The first wave came when CBS, which is airing the
awards this year, said it needed to move the show because a big afternoon NFL doubleheader might run over, threatening the start of the Emmy Awards broadcast. So a decision was made to
move to an earlier date -- Sept.13, unfortunately.
It turns out that's a big night for another awards show, MTV's, well-rated "Video Music Awards." MTV isn't connected at the hip any longer
to CBS. But TV programming executives try -- at times -- to give everyone some space. It probably doesn't help the Emmys Awards are already an older-skewing show, and no one wanted to give young
viewers a reason not to watch by having the MTV awards on at the same time.

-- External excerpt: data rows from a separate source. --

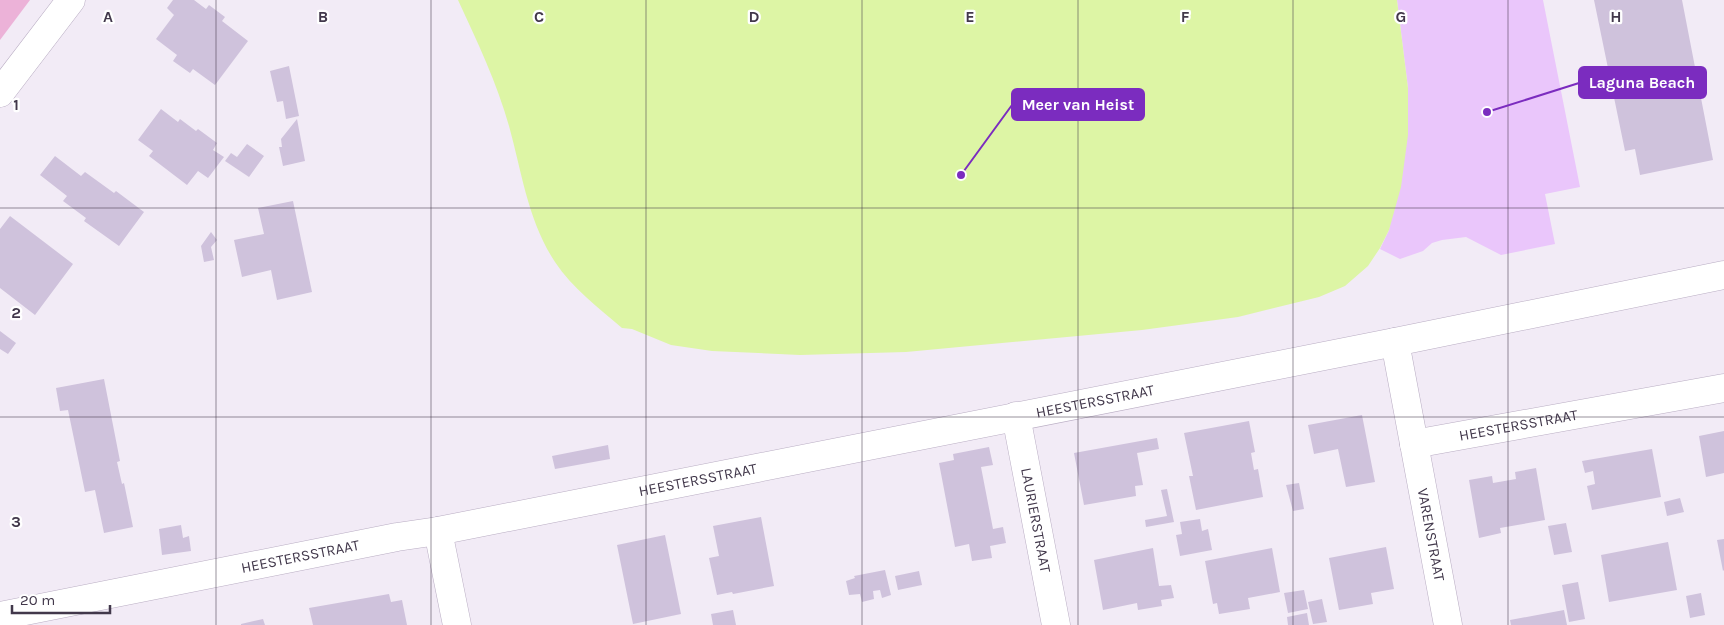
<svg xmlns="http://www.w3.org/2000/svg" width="1724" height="625" viewBox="0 0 1724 625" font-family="Karla,sans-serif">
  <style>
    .green { fill: #ecb2d8 }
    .sand { fill: #eac6fb }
    .water { fill: #ddf5a5 }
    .building { fill: #cfc2dc }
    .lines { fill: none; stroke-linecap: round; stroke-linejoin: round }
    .minor-casing { stroke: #b9adc3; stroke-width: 29 }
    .minor { stroke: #fff; stroke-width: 28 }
    .grid { fill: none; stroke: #42384b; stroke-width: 1; stroke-opacity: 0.55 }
    .labels { text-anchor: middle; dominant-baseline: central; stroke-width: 4.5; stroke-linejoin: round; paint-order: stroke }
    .street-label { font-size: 15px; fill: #42384b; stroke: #fff }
    .grid-label { font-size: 16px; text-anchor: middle; font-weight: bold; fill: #42384b; stroke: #fff; stroke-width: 4.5; stroke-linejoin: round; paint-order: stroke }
    .leader { fill: none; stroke: #7b2cbf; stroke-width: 2 }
    .callout-dot { fill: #7b2cbf; stroke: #fff; stroke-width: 2 }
    .callout { fill: #7b2cbf; stroke: #7b2cbf; stroke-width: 2 }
    .callout-label { font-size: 16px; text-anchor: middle; font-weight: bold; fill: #fff }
  </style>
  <rect width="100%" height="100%" fill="#f2ebf6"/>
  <path class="green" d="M0 0H30L0 40Z"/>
  <path class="sand" d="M1397 0H1543L1580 187 1545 194 1555 244 1501 255 1466 237 1442 240 1432 243 1423 251 1400 259 1380 249 1389 230 1408 88Z"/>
  <path class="water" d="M458 0H1397L1408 88V135L1401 187 1389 230 1380 248 1368 266 1345 286 1319 297 1238 317 1142 330 906 352 800 355 712 351 671 345 632 329 622 328C599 308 572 288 555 262 528 221 522 173 509 126 497 83 477 41 458 0Z"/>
  <path class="building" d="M173 0H194L206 9 209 5 225 17 222 21 248 41 215 85 193 69 190 73 173 61 177 55 156 39 174 15 167 8Z
    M1594 0H1682L1713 160 1640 175 1635 149 1625 151Z
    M289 66 299 116 286 119 283 101 277 102 270 71Z
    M161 109 178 122 180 119 196 131 198 129 217 143 213 150 224 157 208 178 198 171 187 185 149 156 153 151 138 140Z
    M297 119 305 161 283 166 279 147H282L281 139Z
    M247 144 264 156 249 177 225 161 231 153 237 157Z
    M55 156 81 176 85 172 114 193 116 191 144 212 119 246 84 221 86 218 63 201 67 196 40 175Z
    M293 201 312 292 277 300 271 270 242 277 234 240 264 234 258 208Z
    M10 216 73 264 35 315 0 288V229Z
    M211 232 217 240 211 247 214 260 204 262 201 246Z
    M0 331 16 343 8 354 0 349Z
    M104 379 120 461 117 462 122 484 124 483 133 527 104 533 95 490 85 492 68 410 60 411 56 388Z
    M1362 415 1375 482 1346 487 1338 449 1314 454 1308 425Z
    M1249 421 1255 452 1251 453 1254 470 1258 469 1263 497 1196 510 1189 476H1193L1184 433Z
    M1724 431V473L1706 477 1699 436Z
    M1157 438 1159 449 1137 453 1143 485 1135 486 1136 496 1084 505 1074 453Z
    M608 445 610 459 555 469 552 456Z
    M989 447 993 465 981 467 993 529 1003 527 1006 543 990 546 992 558 972 561 969 544 955 547 939 463 954 460 953 454Z
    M1652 449 1661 497 1592 510 1587 486 1595 484 1593 471 1585 473 1582 461Z
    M1536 468 1545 520 1500 528 1501 533 1479 538 1469 480 1492 476 1493 483 1516 479 1515 472Z
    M1299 483 1304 509 1293 511 1286 485Z
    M1167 489 1174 522 1146 527 1145 520 1167 516 1161 490Z
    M1680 498 1684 512 1667 516 1664 502Z
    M761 517 774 586 733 594 732 592 717 595 709 558 719 556 713 526Z
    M1200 519 1202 531 1208 529 1212 550 1180 556 1176 535 1182 534 1180 522Z
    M1566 523 1572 552 1554 555 1548 526Z
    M181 525 183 538 189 536 191 551 162 555 159 529Z
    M665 535 681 614 633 624 617 545Z
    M1724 539V570L1723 571 1717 540Z
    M1668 542 1677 590 1609 602 1601 555Z
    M1386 547 1394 589 1371 593 1373 604 1339 610 1329 558Z
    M1153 548 1159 586 1171 585 1174 598 1161 600 1162 606 1138 610 1137 603 1103 610 1094 560Z
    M1272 548 1280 592 1248 598 1250 609 1219 614 1217 603 1213 604 1205 561Z
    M885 570 891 595 882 598 880 590 873 591 874 599 862 602 860 594 849 595 846 581 855 578 854 576Z
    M919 571 922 585 898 590 895 576Z
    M1578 582 1585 619 1569 622 1562 585Z
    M1304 590 1308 609 1288 613 1284 593Z
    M1701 593 1705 615 1690 618 1686 596Z
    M389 594 391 602 402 600 407 625H313L309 608Z
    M1322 599 1327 622 1313 624 1308 602Z
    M733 610 736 625H713L711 614Z
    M1564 610 1567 625H1511L1510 620Z
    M1307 613 1309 625H1288L1287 617Z
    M263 619 265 625H241V624Z"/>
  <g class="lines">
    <g class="minor-casing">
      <g id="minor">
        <path d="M0 93 71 0"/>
        <path id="s1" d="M1395 342 1448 625"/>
        <path id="s2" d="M1016 416 1056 625"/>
        <path id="s3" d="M1414 444 1724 388"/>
        <path d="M438 531 457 625"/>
        <path id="s4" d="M0 616 397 537 438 531 1395 342 1724 275"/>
      </g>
    </g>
    <use href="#minor" class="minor"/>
  </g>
  <path class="grid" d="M216 0V625M431 0V625M646 0V625M862 0V625M1078 0V625M1293 0V625M1508 0V625M0 208H1724M0 417H1724"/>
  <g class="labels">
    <g class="street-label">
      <text stroke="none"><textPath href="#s4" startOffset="1116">HEESTERSSTRAAT</textPath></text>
      <text stroke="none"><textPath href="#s3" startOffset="106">HEESTERSSTRAAT</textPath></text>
      <text stroke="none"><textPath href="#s4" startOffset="711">HEESTERSSTRAAT</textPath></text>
      <text stroke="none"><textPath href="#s2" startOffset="106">LAURIERSTRAAT</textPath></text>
      <text stroke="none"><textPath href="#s1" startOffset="196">VARENSTRAAT</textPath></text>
      <text stroke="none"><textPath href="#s4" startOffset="306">HEESTERSSTRAAT</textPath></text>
    </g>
  </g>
  <g class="grid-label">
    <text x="108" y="22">A</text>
    <text x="323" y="22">B</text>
    <text x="539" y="22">C</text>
    <text x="754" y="22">D</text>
    <text x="970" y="22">E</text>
    <text x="1185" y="22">F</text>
    <text x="1401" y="22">G</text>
    <text x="1616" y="22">H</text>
    <text x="16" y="110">1</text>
    <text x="16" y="318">2</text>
    <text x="16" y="527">3</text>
  </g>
  <path class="leader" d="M1487 112L1579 83M961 175L1012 105"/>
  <g class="callout-dot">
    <circle cx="1487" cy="112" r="5"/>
    <circle cx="961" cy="175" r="5"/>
  </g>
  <g class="callout">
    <rect x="1579" y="67" width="127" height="31" rx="5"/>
    <rect x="1012" y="89" width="132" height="31" rx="5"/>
  </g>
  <g class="callout-label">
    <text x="1642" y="88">Laguna Beach</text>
    <text x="1078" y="110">Meer van Heist</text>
  </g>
  <path d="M12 605v8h98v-8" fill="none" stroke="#42384b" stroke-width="2.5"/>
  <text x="20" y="605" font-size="15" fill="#42384b" stroke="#ffffff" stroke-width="4" paint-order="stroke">20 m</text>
</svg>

So the decision was made to switch back to the original date, Sept. 20,
with CBS now being flexible with its
"60 Minutes" broadcast that'll bridge football with the awards. Perhaps the Emmys now will at least get some strong viewer lead-in from the NFL game, with hard-to-come-by young and older male
Then word came down that eight key writing and directing categories were to be moved off-air, to streamline the show and make it more entertaining. This would ultimately give TV
fanatics what they really wanted: more airtime for their beloved TV stars.
But after pressure from the big entertainment unions, the Television Academy then decided to reverse itself.
allowing those eight categories to be aired live.
That's two big reversals for the show in the space of a few weeks.
What does this mean? The Emmys are obviously having identity problems. But much of this comes from being pulled in a
few directions -- from behind-the-scenes craftspeople on the one hand, to networks and viewers on the other.
TV advertisers have been ho-hum about the awards for some time -- especially
with declining ratings. Still, the show's numbers are good enough, especially for a single TV show in September, with 30-second commercials priced high -- around the $500,000 mark.
networks still count on the Emmys for some pre-season marketing spin, even though they've complained in recent years that much of that buzz has gone to the likes of pay TV networks such as HBO,
who bag most of the hardware.
Awards shows are always tricky affairs. But older, increasingly lower-rated entertainment awards shows, such as the Emmys, have other issues. Sometimes that
comes from repeated winners in categories for ongoing TV shows. Additionally, some performers like Katherine Heigl of "Grey's Anatomy" don't even want to be included in the nomination process from
time to time. That's not a good sign.
Entropy is theoretically good for TV -- most times. But the end result may mean TV viewers never know where they stand -- in TV land.